Some lattice-theoretical problems in the theory of groups

The study of group properties and group structure can proceed from various initial principles. Usually, properties of a group are obtained from the properties of its elements. However, in a number of investigations essentially the converse problems are solved: to study the influence of the properties of the set of all subgroups of a group on the properties of its elements. This explains to what extent purely set-theoretical operations given on the set of all subgroups of a group $G$ (this set forms a lattice $S(G)$) determine the properties of the group operation itself.
The investigation of connections between the structure of a group and the structure of its lattice of subgroups has become one of the main general approaches in the study of groups. There are many interesting results in this field, but also many important unsolved problems. These problems seem to be difficult, and apparently new ideas and mathematical techniques are needed for their solution.

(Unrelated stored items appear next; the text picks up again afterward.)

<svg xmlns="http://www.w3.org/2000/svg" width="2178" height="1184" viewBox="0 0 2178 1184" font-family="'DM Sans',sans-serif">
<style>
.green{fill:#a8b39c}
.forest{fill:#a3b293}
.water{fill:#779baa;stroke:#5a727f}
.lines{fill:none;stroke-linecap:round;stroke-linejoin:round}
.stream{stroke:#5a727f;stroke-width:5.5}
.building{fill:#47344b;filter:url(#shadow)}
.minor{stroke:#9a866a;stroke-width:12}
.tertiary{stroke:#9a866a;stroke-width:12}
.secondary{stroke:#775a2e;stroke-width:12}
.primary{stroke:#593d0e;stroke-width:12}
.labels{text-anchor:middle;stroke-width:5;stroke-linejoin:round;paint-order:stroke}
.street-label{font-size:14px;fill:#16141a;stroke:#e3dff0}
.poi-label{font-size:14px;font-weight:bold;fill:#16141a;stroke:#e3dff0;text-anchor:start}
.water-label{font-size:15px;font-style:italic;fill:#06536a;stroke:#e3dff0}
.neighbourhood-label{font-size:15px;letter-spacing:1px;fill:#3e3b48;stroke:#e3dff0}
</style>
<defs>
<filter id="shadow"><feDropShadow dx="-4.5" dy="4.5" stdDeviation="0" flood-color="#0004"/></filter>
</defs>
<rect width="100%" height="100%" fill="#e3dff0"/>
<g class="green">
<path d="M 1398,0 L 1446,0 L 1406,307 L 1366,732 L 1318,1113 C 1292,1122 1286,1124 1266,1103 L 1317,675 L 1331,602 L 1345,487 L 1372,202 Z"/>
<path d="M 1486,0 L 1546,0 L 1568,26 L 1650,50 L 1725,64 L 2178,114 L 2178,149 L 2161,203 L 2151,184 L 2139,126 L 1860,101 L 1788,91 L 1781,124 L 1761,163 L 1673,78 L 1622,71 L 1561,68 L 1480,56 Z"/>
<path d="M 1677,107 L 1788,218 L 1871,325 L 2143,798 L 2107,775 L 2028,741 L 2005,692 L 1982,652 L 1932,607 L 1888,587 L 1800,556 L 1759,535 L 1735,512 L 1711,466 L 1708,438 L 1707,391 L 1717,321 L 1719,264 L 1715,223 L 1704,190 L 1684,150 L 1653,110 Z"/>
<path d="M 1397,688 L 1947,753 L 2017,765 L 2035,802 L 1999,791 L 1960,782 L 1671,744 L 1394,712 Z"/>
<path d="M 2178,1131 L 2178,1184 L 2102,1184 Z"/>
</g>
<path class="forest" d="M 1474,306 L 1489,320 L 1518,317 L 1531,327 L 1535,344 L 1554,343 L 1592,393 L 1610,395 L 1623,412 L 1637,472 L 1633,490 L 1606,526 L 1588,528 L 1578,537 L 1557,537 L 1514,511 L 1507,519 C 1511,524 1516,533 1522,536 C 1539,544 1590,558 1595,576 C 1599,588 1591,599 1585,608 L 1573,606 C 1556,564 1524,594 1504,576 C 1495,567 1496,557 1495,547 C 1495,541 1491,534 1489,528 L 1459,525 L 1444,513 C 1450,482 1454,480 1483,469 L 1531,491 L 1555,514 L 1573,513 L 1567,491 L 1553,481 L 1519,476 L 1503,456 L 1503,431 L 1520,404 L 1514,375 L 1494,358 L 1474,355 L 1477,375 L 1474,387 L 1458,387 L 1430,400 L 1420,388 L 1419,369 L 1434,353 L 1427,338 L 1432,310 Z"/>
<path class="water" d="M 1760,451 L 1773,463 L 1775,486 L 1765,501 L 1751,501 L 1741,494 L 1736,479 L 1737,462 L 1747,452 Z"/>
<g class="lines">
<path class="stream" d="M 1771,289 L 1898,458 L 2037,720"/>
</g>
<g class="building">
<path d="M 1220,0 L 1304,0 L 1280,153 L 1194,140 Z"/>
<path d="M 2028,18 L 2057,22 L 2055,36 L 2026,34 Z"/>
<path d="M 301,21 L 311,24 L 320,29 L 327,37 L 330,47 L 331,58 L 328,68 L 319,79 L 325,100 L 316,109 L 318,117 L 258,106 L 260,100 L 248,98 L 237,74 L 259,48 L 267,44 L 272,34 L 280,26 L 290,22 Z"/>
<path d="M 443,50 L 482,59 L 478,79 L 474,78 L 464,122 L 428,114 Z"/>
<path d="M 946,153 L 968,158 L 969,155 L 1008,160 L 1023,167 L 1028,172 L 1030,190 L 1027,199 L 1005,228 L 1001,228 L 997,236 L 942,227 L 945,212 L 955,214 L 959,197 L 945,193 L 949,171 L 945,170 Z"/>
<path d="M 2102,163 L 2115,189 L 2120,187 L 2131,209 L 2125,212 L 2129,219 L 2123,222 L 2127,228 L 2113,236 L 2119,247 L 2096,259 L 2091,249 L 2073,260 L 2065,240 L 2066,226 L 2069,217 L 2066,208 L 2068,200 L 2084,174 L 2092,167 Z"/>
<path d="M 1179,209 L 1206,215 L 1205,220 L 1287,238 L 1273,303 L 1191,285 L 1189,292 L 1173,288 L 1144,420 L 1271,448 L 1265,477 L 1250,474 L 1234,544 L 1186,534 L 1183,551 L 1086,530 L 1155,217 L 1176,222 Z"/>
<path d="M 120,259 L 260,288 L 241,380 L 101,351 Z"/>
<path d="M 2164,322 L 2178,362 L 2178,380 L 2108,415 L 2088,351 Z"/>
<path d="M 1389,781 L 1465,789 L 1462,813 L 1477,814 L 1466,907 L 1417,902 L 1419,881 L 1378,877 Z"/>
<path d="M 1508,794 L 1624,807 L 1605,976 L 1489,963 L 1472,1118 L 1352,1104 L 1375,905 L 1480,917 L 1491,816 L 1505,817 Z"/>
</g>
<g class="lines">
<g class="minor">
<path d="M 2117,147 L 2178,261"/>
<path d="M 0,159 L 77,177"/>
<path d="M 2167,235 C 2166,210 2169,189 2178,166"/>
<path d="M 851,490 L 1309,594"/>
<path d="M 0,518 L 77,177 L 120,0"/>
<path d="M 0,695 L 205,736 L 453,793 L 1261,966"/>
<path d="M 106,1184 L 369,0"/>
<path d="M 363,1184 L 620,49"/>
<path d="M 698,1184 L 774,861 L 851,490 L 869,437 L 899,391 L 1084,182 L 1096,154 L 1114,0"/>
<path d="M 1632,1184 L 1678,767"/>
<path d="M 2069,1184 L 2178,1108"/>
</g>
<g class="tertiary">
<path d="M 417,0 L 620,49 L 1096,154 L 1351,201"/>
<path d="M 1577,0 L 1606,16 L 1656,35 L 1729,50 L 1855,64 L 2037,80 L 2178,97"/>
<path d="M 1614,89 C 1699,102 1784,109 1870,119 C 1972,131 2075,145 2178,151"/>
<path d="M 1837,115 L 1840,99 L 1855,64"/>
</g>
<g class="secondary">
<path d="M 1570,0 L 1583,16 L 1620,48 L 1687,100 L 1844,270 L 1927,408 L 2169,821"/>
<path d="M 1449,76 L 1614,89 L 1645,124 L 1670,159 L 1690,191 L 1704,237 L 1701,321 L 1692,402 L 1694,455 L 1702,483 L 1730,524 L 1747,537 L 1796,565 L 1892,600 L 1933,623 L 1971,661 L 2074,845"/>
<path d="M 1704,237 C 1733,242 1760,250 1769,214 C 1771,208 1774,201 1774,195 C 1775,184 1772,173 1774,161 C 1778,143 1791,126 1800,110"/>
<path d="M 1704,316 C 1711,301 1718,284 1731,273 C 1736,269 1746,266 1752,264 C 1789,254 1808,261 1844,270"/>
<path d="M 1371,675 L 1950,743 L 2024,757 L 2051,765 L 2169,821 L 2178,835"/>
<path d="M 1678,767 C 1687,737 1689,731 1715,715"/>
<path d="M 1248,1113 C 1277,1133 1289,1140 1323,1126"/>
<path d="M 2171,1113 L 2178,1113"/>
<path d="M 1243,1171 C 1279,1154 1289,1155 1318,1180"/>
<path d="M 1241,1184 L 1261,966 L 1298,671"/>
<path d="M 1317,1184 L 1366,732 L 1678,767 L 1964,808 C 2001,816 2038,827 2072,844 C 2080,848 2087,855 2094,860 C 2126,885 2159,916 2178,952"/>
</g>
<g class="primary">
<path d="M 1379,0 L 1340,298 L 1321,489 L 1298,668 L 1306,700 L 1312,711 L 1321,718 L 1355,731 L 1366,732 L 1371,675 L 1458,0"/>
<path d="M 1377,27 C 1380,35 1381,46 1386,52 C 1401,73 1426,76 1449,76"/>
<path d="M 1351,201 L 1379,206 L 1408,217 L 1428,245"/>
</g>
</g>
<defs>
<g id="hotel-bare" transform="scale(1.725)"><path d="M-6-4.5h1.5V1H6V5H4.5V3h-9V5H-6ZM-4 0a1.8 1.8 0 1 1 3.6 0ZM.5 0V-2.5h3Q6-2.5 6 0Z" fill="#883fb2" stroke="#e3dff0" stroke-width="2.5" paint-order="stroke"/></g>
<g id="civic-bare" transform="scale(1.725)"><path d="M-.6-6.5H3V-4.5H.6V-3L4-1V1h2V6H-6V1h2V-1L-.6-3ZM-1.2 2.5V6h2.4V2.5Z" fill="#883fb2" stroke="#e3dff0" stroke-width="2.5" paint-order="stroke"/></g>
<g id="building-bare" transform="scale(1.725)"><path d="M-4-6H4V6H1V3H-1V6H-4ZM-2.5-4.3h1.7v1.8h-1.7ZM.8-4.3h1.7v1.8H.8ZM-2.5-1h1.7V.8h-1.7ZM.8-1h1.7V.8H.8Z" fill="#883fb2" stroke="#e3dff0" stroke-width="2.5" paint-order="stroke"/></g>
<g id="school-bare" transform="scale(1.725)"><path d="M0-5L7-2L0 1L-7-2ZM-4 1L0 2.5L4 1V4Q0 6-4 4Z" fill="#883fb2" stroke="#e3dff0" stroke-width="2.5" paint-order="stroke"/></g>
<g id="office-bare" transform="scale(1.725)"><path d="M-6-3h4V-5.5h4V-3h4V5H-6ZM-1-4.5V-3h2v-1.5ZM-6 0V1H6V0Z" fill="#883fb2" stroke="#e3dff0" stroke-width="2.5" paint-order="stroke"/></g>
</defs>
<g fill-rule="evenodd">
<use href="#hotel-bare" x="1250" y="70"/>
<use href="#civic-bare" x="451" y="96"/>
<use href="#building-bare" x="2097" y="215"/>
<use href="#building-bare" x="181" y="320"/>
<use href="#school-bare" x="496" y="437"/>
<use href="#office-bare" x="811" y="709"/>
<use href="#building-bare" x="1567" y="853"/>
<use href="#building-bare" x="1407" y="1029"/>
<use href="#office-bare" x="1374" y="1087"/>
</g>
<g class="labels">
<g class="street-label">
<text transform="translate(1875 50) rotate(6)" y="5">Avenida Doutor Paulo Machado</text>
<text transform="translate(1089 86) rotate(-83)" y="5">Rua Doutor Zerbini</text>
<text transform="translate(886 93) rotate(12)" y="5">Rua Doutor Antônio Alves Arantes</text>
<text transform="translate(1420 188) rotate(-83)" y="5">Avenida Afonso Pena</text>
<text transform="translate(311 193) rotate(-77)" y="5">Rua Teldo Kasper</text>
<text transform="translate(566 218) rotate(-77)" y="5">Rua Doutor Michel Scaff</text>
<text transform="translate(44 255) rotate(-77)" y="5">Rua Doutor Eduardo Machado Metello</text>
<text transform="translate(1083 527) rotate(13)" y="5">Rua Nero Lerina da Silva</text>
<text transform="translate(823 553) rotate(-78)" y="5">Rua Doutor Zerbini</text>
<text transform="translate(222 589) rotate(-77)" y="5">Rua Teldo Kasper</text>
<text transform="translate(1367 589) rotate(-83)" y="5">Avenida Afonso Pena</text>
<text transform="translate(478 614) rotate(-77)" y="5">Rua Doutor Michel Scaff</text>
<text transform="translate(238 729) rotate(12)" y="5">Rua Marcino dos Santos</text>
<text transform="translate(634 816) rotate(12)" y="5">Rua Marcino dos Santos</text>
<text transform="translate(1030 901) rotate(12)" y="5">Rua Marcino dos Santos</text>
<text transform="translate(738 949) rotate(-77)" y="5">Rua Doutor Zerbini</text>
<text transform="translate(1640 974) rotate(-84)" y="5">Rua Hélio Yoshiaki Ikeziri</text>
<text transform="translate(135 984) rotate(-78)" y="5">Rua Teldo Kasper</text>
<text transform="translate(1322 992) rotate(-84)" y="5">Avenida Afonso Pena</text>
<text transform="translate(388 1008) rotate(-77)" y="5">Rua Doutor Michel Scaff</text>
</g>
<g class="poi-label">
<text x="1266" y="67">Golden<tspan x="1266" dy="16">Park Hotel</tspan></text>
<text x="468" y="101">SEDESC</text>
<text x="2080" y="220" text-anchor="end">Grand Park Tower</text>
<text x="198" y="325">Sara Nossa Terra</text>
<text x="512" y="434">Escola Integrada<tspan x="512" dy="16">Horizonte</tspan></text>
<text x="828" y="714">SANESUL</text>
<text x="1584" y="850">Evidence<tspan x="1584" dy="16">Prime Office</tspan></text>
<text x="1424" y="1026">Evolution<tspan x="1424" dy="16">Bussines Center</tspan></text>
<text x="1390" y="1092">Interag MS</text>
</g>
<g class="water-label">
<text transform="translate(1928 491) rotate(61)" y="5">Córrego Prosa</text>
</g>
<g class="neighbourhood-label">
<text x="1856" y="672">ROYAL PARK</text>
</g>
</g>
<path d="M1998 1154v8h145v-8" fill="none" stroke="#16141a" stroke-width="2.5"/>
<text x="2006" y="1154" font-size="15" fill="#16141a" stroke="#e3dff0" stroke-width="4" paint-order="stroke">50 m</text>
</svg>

The present survey (without claiming to exhaust the whole material) is devoted to the so-called lattice-theoretical questions of group theory and contains recent results. The main attention is given to infinite groups. The structures of various classes of finite groups, their lattice isomorphisms and homomorphisms, and many related questions are treated in Suzuki's comprehensive monograph [1]. General surveys of the results (up to 1961) for infinite soluble, nilpotent and radical groups are contained in the papers of Kontorovich, Pekelis, and Starostin [2] and Plotkin [3]. Finally, the basic notions (for group theory see [4], [5], for lattice theory [6]) and a brief survey of results in this field are contained in the new edition of Kurosh's monograph [5] Under the circumstances there is naturally some overlap between this work and the above articles. This can be justified by the intention to make the report as complete as possible.